Q) Which complementary technique/measurement would you recommend to use when controlling the speed at low RPMs?
A) Sensored control, either six-step or FOC, will work well at low speeds. Between six-step and FOC, FOC will probably be better and smoother.
Q) ....and starting in the sensorless design?
A) Open-loop starting up is often used in start-up of sensorless design. (Reliable but not the most power-efficent.)
Q) Do you want the 90 degree lead angle to be smaller when under no or low-load conditions?
A) No, you want to maintain the 90 degree lead angle in FOC so that you are being as efficient as possible. To deal with no or low load situations you mealy reduce the amount of current you are providing.
Q) What's the difference between BLDC sinusoidal controlled and induction motor with sinusoidal vector control?

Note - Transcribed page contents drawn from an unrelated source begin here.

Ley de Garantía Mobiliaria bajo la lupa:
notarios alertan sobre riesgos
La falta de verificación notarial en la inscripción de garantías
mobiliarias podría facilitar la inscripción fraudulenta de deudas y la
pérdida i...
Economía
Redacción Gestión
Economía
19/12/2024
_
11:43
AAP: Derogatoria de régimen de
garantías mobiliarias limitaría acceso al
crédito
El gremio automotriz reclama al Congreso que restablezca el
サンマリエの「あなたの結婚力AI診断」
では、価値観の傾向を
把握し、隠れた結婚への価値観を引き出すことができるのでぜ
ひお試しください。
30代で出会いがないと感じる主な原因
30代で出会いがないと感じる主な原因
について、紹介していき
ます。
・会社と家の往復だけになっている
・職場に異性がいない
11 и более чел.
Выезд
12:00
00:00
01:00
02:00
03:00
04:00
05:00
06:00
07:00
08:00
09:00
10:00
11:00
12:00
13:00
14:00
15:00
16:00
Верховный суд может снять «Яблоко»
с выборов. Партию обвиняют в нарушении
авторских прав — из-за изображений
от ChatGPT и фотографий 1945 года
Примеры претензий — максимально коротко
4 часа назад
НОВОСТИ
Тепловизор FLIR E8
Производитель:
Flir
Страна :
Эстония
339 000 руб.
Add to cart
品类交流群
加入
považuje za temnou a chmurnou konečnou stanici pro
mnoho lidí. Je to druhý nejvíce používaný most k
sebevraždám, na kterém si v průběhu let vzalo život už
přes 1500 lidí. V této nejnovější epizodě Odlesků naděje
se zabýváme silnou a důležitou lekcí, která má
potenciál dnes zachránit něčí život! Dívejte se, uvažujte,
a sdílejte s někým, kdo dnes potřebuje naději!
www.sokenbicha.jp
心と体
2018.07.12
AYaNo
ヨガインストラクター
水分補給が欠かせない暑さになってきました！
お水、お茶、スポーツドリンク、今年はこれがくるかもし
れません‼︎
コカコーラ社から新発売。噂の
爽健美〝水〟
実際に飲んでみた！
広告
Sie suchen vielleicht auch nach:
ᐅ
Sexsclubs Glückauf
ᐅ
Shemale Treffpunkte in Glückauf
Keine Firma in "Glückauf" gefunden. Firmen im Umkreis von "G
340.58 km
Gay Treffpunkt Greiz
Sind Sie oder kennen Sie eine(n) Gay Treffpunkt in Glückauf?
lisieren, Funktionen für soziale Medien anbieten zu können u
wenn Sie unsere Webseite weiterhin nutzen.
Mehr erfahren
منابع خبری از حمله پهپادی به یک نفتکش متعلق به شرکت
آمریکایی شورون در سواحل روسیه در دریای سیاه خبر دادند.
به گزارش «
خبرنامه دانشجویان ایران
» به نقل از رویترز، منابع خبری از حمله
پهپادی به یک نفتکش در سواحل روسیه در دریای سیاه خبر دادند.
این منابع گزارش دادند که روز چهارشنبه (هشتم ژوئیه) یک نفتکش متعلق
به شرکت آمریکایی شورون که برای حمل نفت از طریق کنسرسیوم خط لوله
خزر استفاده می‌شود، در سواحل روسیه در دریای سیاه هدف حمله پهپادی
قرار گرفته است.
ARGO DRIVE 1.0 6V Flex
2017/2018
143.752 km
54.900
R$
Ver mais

A) AC induction motors for a particular power are much larger than their BLDC/PMSM equivalent They are also less efficient and the FOC is more complex, which requires additional CPU resources. They work well for some applications, but in many ways BLDC/PMSM are superior.
Q) Can you use the Vector Control scheme (sinusoidal) to commutate the motor at low speeds?
A) Yes, vector (FOC) control works very well at low speeds assuming that you have the motor angle information.。